• **Passagem selecionada**
○ ○ ○ ○ ○

E O MOMENTO MAIS Difícil "Obviamente que não ter ido a Paris foi muito duro. O esforço que eu fiz foi recompensado de outra maneira, foi recompensado mais de uma parte de satisfação de saber que dei tudo, e ao mesmo tempo, ainda não tendo conseguido a qualificação, senti-me uma espécie de super-heroína, de recuperar de uma lesão gigante – já falei disso muitas vezes – em cinco meses, quando me davam um ano. Nessa parte eu senti-me uma super-heroína, e isso de certa forma compensou, mas, obviamente, foi um dos [momentos] mais duros de processar. Demorei um tempo para realizar que isso não ia acontecer, que eu não ia estar em Paris, mas houve outros momentos duros também relacionados com os Jogos Olímpicos. As outras vezes em que eu não consegui ser medalhada foram também momentos muito duros para mim, mas não sei se a minha carreira teria sido a mesma se esses momentos não tivessem acontecido. Eu nem consigo pensar. Penso sempre que podia ter duas ou três medalhas olímpicas e tudo mais, mas ao mesmo tempo não acho que a minha carreira teria sido a mesma se isso tivesse acontecido dessa maneira, porque isso foi-me sempre dando motivação para outras coisas. Perdi o meu treinador também, o treinador da seleção. Se tiver de dizer algum momento, esse foi talvez o mais difícil. Perder o meu treinador António Matias na seleção. Acho que nada é mais importante que a vida, portanto... Depois, outros momentos foram difíceis, mas fizeram-me enquanto atleta, fizeram-me enquanto pessoa. E a minha carreira... Eu termino tão feliz com a minha carreira, que, se me dissessem para mudar alguma coisa, não mexia, com medo das consequências que isso poderia ter depois no resto. Custaram, mas ultrapassaram-se."
APRENDER A REAGIR AO SUCESSO E AO Insucesso "Nós costumamos dizer que o judo nos humilha [risos]. Num dia a pessoa ganha, no dia a seguir a pessoa perde. Acho que foi um processo gradual, natural também. Houve momentos em que eu pensava que era intocável, que parecia que era tudo fácil de acontecer, que era facílimo ganhar. Eu ganhava combates em segundos. No judo não é assim tão comum. E era um atrás do outro a ganhar em segundos. Então às vezes tudo me parecia muito fácil, mas o judo é uma modalidade que nos ensina sempre a ser humildes. E foi um processo natural, porque, sempre que eu achei que era intocável, o judo veio mostrar-me que não era intocável e que tinha de continuar a trabalhar. E fui aprendendo a ser essa pessoa, a saber que tinha de valorizar as vitórias, mas que também tinha de saber lidar com as derrotas. E via isso como uma conquista também, porque, se a pessoa tem controlo emocional em ambas as situações, estamos sempre a ganhar. Digo sempre que, quando vamos lutar, se temos controlo emocional durante o combate, já estamos a ganhar, porque não estamos a dar nada ao nosso adversário. Então, isso também foi algo que eu fui tentando melhorar e foi algo que fui aprendendo. Às vezes à força, mas fui aprendendo."

○ ○ ○ ○ ○

• **Tarefa atribuída 1**
Indique se cada afirmação concorda com o excerto sobre a carreira no judo, respondendo sim ou não e citando as palavras do excerto que o decidem: (a) A recuperação da lesão levou cinco meses, embora lhe dessem um ano. (b) Se pudesse, mudaria alguma coisa na carreira. (c) No judo é comum ganhar combates em segundos.
• **Tarefa atribuída 2**
Responda às perguntas seguintes com base no excerto sobre a carreira no judo.
(a) Como se chamava o treinador da seleção que foi perdido?
(b) A que cidade não chegou a ir, apesar do esforço?
(c) O que se costuma dizer que o judo nos faz?
• **Tarefa atribuída 3**
Escreva a continuação do excerto sobre a carreira no judo, começando a seguir à última frase.

○ ○ ○ ○ ○

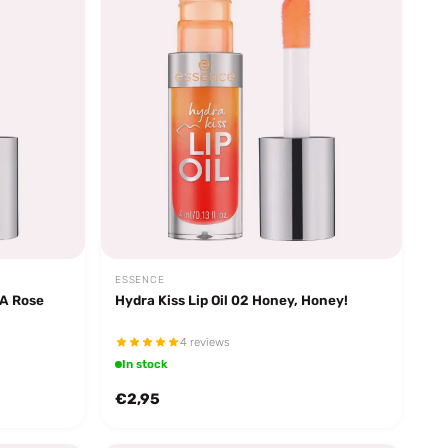
ESSENCE
 A Rose
Hydra Kiss Lip Oil 02 Honey, Honey!
4 reviews
In stock
€2,95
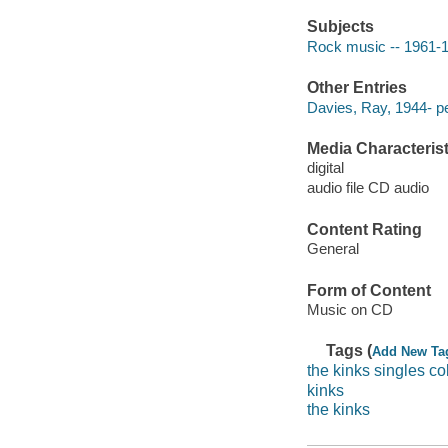
Subjects
Rock music -- 1961-
Other Entries
Davies, Ray, 1944- p
Media Characterist
digital
audio file CD audio
Content Rating
General
Form of Content
Music on CD
Tags (
Add New Ta
the kinks singles co
kinks
the kinks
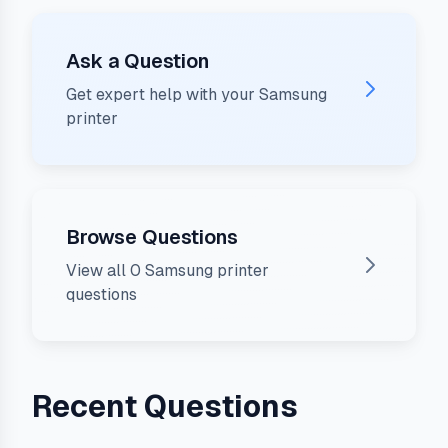
Ask a Question
Get expert help with your
Samsung
printer
Browse Questions
View all
0
Samsung
printer
questions
Recent Questions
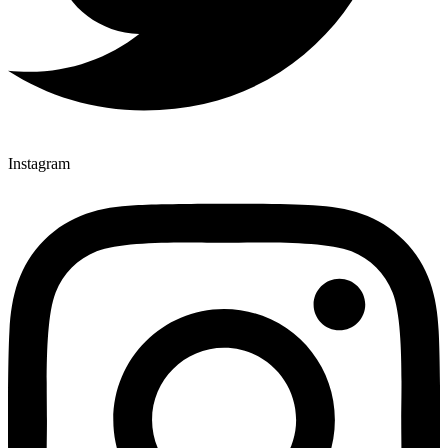
Instagram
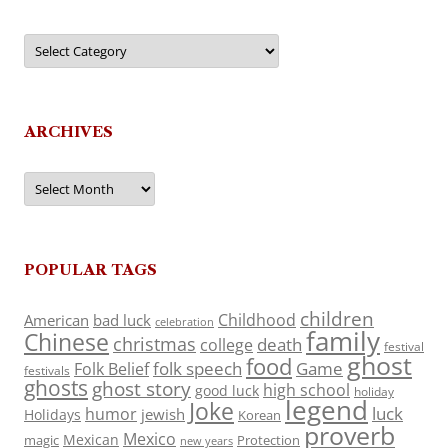
Categories
ARCHIVES
Archives
POPULAR TAGS
children
Childhood
American
bad luck
celebration
family
Chinese
christmas
death
college
festival
ghost
food
folk speech
Game
Folk Belief
festivals
ghosts
ghost story
high school
good luck
holiday
legend
Joke
luck
humor
jewish
Holidays
Korean
proverb
Mexico
Mexican
magic
Protection
new years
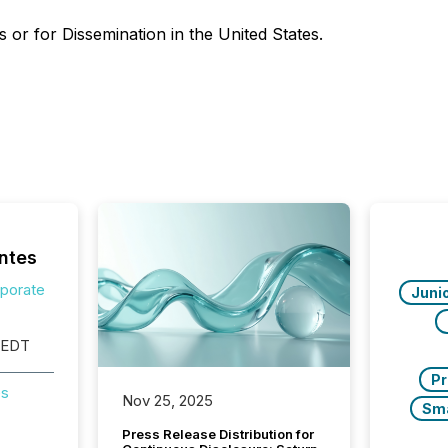
 or for ‎Dissemination in the United States.
ntes
rporate
Juni
 EDT
Pr
es
Nov 25, 2025
Sm
Press Release Distribution for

○ ○ ○ ○ ○

• **Resultado 1**
(a) Sim: "em cinco meses, quando me davam um ano".
(b) Não: "se me dissessem para mudar alguma coisa, não mexia".
(c) Não: "No judo não é assim tão comum."

• **Resultado 2**
(a) António Matias.
(b) Paris.
(c) Que nos humilha.

• **Resultado 3**
A ADVERSÁRIA MAIS DIFÍCIL "Para mim, a mais difícil da carreira toda foi a japonesa, a [Kaori] Matsumoto. Acho que estávamos as duas no nosso auge, não sei quantas finais fizemos, quantas disputas de medalha, e a rivalidade não era uma rivalidade negativa, porque nos dávamos bem fora do tapete, fora da competição, mas eu era tão extremamente competitiva, que, se ela ficasse em 2.º, e eu ficasse em 3.º, eu já ficava chateada. Se eu ficasse em 2.º, e ela ficasse em 1.º, eu ficava sempre chateada quando ela ficava à minha frente. Mas lá está. Sou superagrata pelas minhas adversárias, porque, se tivesse sido tudo com um nível abaixo, eu também nunca teria sido a atleta que fui. Então essa rivalidade para mim foi algo também superpositivo, que fez com que me excedesse, fez com que me levasse a outro patamar e fez com que fosse a atleta que eu sou. E eu sinto ainda mais orgulho das minhas conquistas por isso, porque sei que foram difíceis."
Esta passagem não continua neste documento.